The base collection depends on how the query context was initialized. If you call a query via the XML:DB API, the base collection is the collection from which the query service was obtained. All relative URLs will be resolved relative to that collection. If a stored query is executed via REST, the base collection is the collection in which the XQuery source resides. In most other cases, the base collection will point to the database root /db.

As it might not always be clear what the base collection is, we recommend to use an explicit path to access a document. This makes it easier to use a query via different interfaces.

You can also pass a full URI to the doc() function:

doc("http://localhost:8080/exist/servlet/db/test.xml")
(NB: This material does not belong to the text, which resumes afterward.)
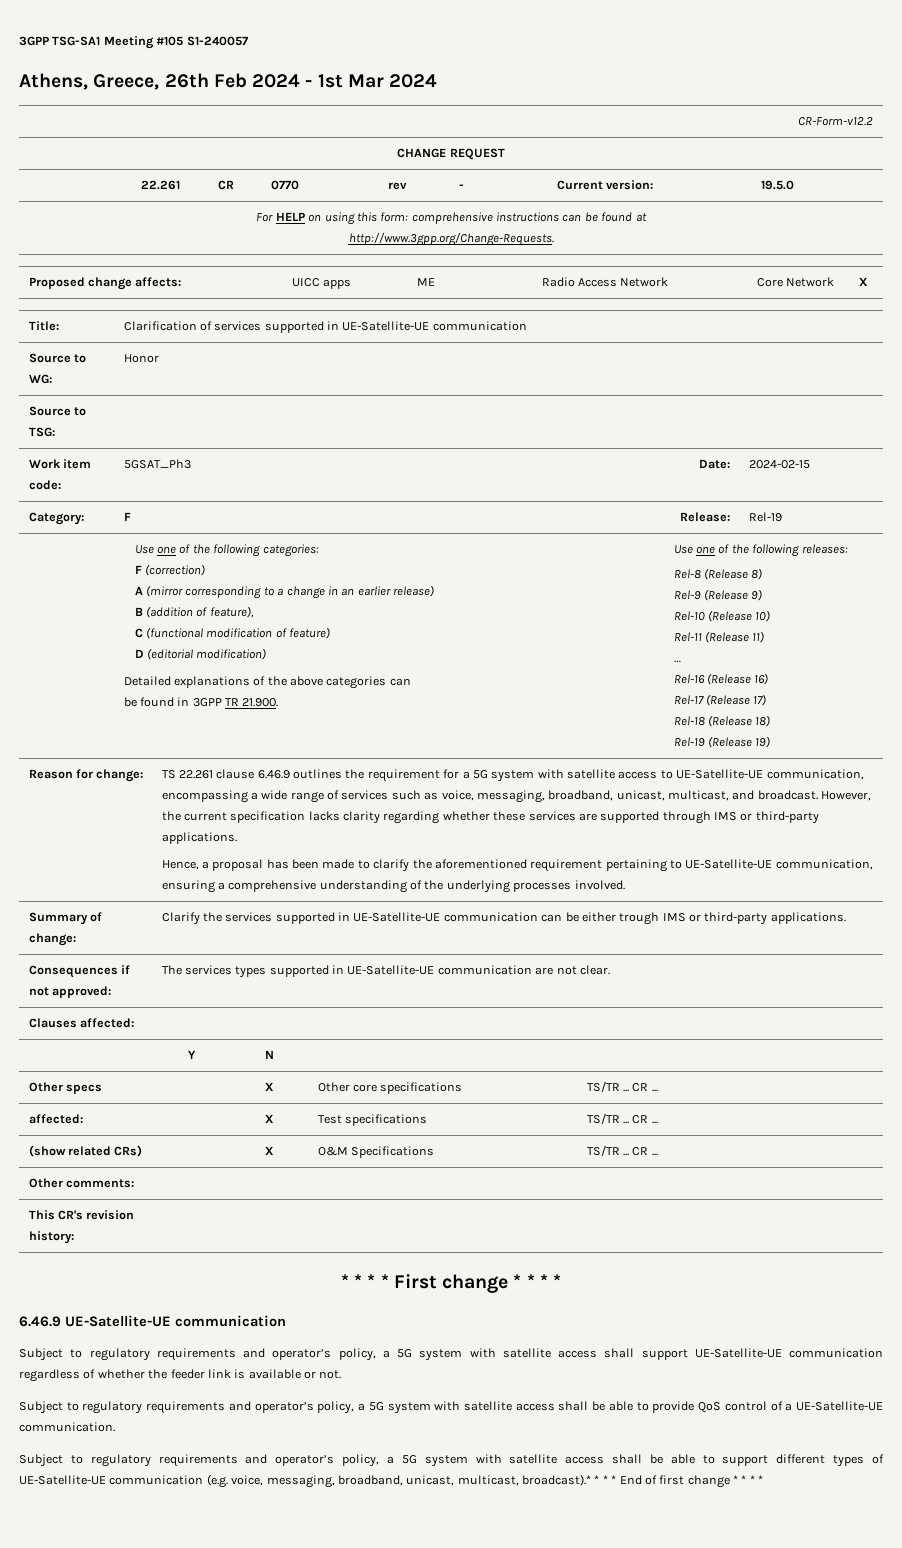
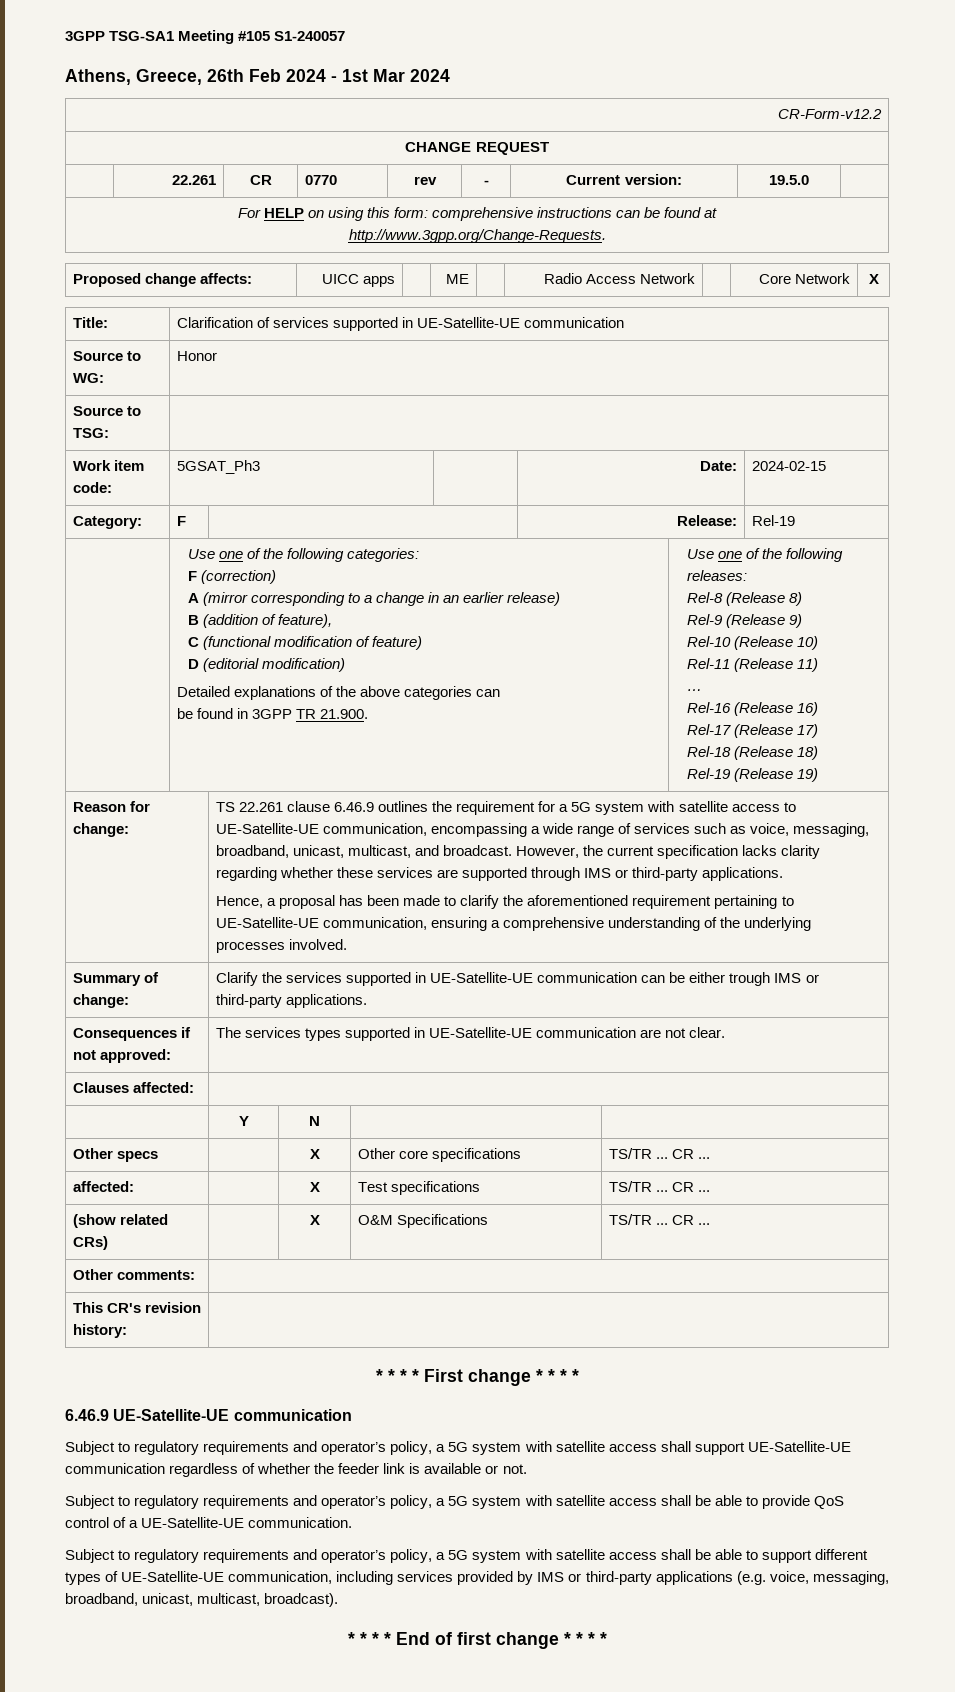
[109,1475,204,1485] communication -> [228,1571,733,1585] communication, including services provided by IMS or third-party applications
[522,1474,591,1486] broadcast).* -> [264,1593,339,1607] [348,1632,355,1645] broadcast). // *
in this case, the URI will be retrieved and the data stored into a temporary document in the database.

doc() /
xmldb:document()

While doc() is restricted to a single document-URI argument, xmldb:document() accepts multiple document paths to be included into the input node set. Second, calling xmldb:document() without an argument includes EVERY document node in the current database instance. Some examples:

doc("/db/apps/demo/data/hamlet.xml")//SPEAKER
xmldb:document('/db/test/abc.xml', '/db/test/def.xml')//title
collection() /
xmldb:xcollection()

The collection() function specifies the collection of documents to be included in the query evaluation. By default, documents found in subcollections of the specified collection are also included. For example, suppose we have a collection /db/test that includes two subcollections /db/test/abc and /db/test/def. In this case, the function call collection('/db/test') will include all of the resources found in /db/test, /db/test/abc and /db/test/def.

The function xmldb:xcollection() can be used to change the behavior of collection(). For instance, the function call

xmldb:xcollection('/db/test')//title

will ONLY include resources found in /db/test, but NOT in /db/test/abc or /db/test/def.